Solomon++ tames the effects of the aforementioned types of conflict by allowing to flexibly specify ad-hoc energy-aware mediation policies for distinct zones of a smart environment and possible conflicting settings of target actuators. Such policies can resolve conflicts among users' goals, among users' and system administrator's goals, and on actuators configuration. Solomon++ also enables setting sustainability objectives through the integration of energy-aware optimisation policies for the settings of the actuators. Last, but not least, the declarative nature of Solomon++ makes it easy to write, maintain and extend arbitrary mediation policies encompassing multiple IoT verticals.
To model smart environments, we first build up a dictionary of all types of environmental parameters (propertyTypes) we can monitor (via sensors) and/or act upon (via actuators). Given a propertyType we can then define actuators and sensors that sense or operate on that.
propertyType(light).
propertyType(temp).
sensor(brightness, light).
sensorValue(brightness, 20).
sensor(temperature, temp).
sensorValue(temperature, 22).
actuator(smallLight, light).
actuatorSetting(smallLight, 0).
actuatorConsumption(smallLight, 25).
actuator(mainLight, light).
actuatorSetting(mainLight, 100).
actuatorConsumption(mainLight, 60).
actuator(cornerLight, light).
actuatorSetting(cornerLight, 0).
actuatorConsumption(cornerLight, 50).
actuator(ac, temp).
actuatorSetting(ac, 23).
actuatorConsumption(ac, 100).
System administrators can divide smart environments into different zones, which identify a particular area of the environment, for which the users can express their objectives. A zone groups one or more propertyIinstances, defining a set of actuators and a set of sensors that operate on a specific property type.
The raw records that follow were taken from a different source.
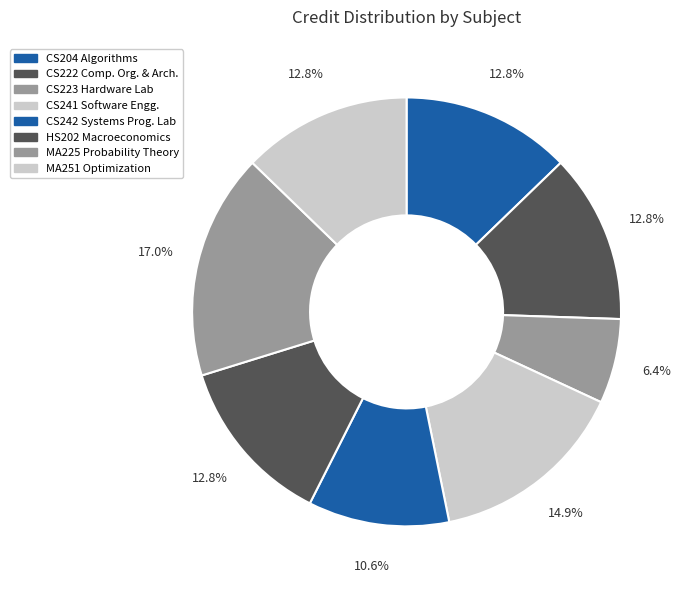

What percentage is the CS204 Algorithms slice, to the nearest percent?

13%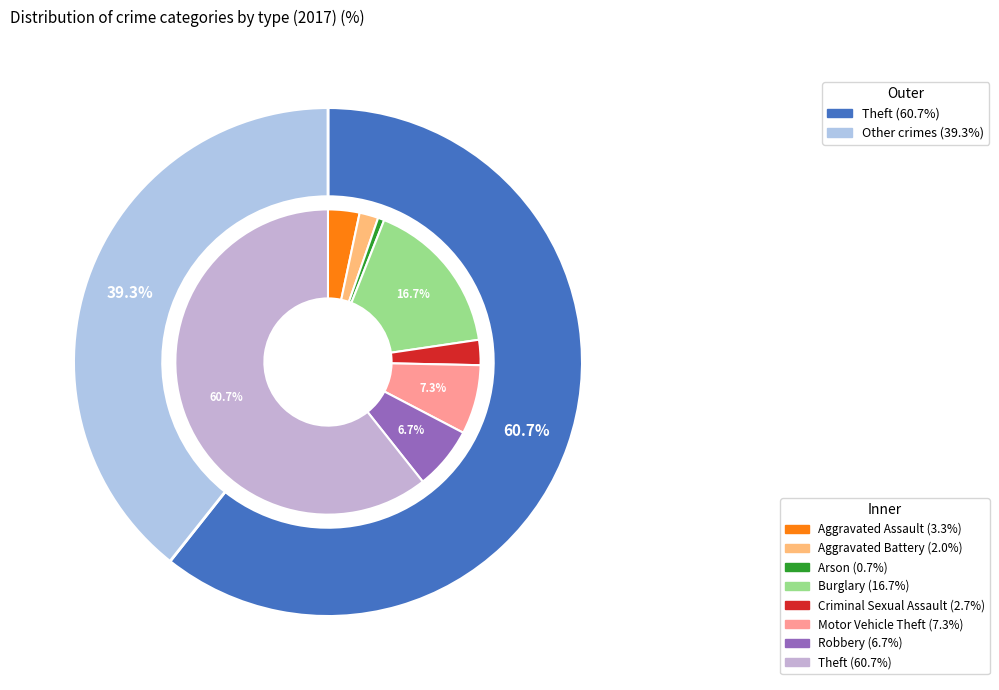

To the nearest percent, what is the difference between the Theft and Burglary slice percentages?

44%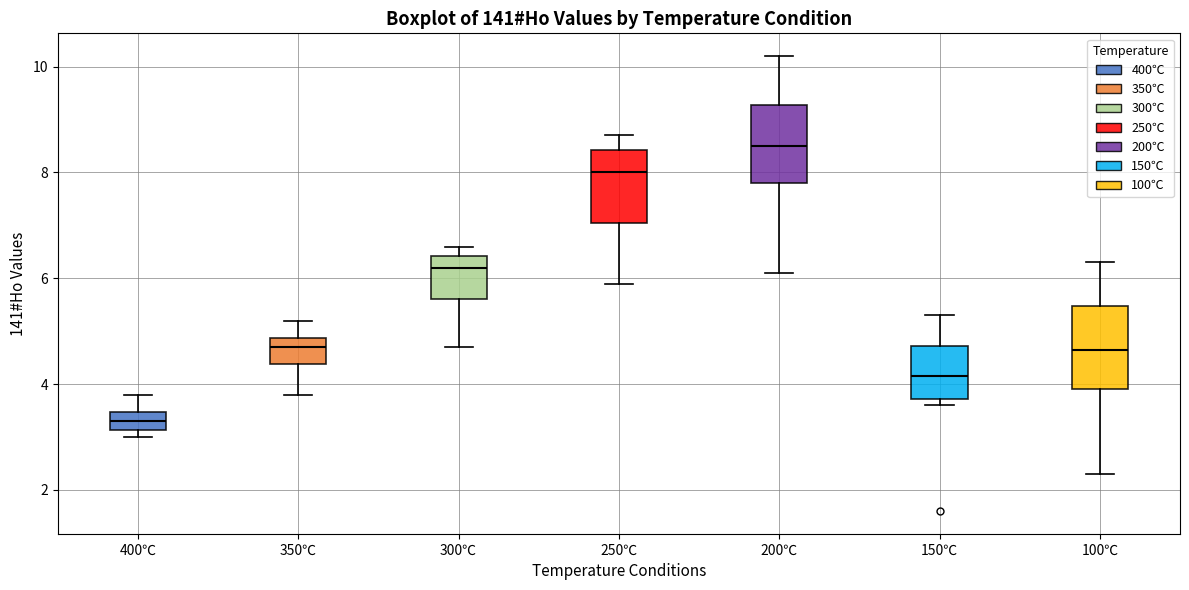

Which box has the lowest median line?

400℃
Finally, it is also possible to specify complex topologies defining hierarchical relationships between zones.
zone(home).
zone(livingroom).
subzone(livingroom, home).
propertyInstance(livingroom, studyingLight, light, [cornerLight, mainLight], [brightness]).
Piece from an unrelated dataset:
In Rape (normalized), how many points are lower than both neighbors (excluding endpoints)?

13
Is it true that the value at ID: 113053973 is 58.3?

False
propertyInstance(livingroom, movieLight, light, [cornerLight, smallLight], [brightness]).
propertyInstance(livingroom, readingLight, light, [smallLight], [brightness]).
propertyInstance(livingroom, roomTemp, temp, [ac], [temperature]).Given a user, we define the zones in which she\he is authorised to set goals and we can also declare an arbitrary set of roles which defines the capabilities and rights of that user.
user(alice, [home]).
roles(alice, [owner]).
user(bob, [home]).
roles(bob, [resident]).
set(alice, livingroom, movieLight, 20).
set(bob, livingroom, studyingLight, 80).
set(alice, livingroom, roomTemp, 20).
set(bob, livingroom, roomTemp, 26).
Finally through mediateRequests/2, associateActions/2 and optimiseEnergy/2 the admin can:
- mediates requests referring to the same propertyInstance so to determine a target state by solving all user-user and user-admin conflicts (
mediateRequests/2), - determines actions (i.e. settings) for individual IoT actuators so to achieve the target state, by also resolving possible conflicting actions found for a single actuator (
associateActions/2). - adjusts actions determined so to contain energy consumption of the actuators (
optimiseEnergy/2) matching set sustainability objectives.
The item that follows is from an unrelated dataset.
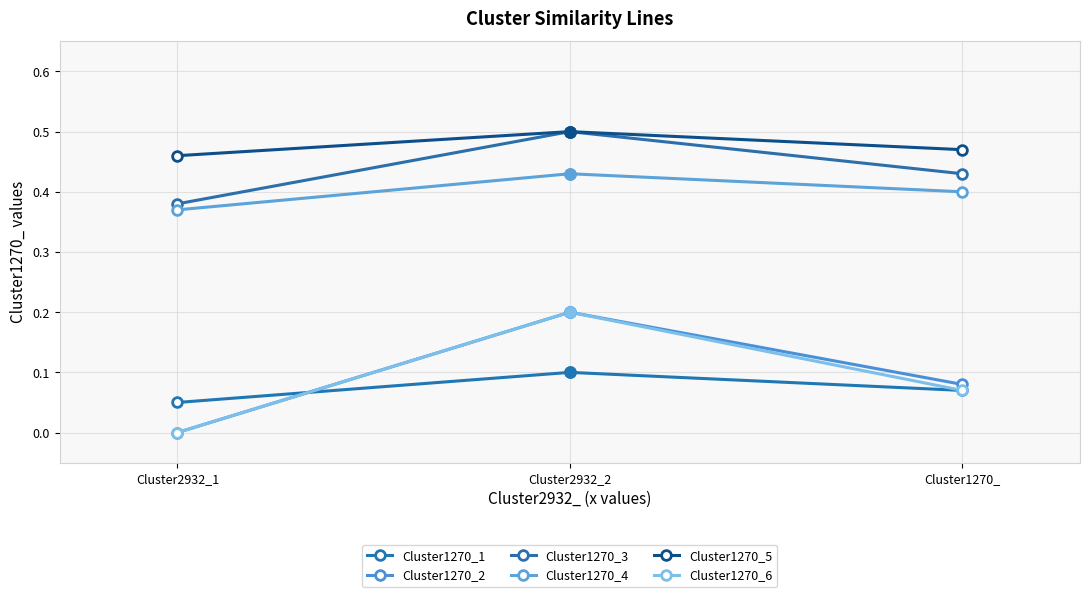

Which series has the largest total across all categories?

Cluster1270_5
It is also possible to checks that inputs and outputs of each phase are well-formed, through predicates validMediation/1, and validActions/1.
To try to perform mediation with the model described above (SmartHome), simply query the predicate, in Examples/SmartHome/policies.pl:
?- react(Requests, MediatedRequests, Actions).
Requests = [(livingroom, movieLight, 20, alice), (livingroom, studyingLight, 80, bob), (livingroom, roomTemp, 20, alice), (livingroom, roomTemp, 26, bob)],
MediatedRequests = [(livingroom, movieLight, 20), (livingroom, roomTemp, 22), (livingroom, studyingLight, 80)],
Actions = [(smallLight, 10), (ac, 22)] .where Requests is the list of all users' requests, MediatedRequests the list containing the target states for each propertyInstance and Actions is the list of the actions to perform to reach the final target state suitably optimised to reduce the energy consumption of the actuators.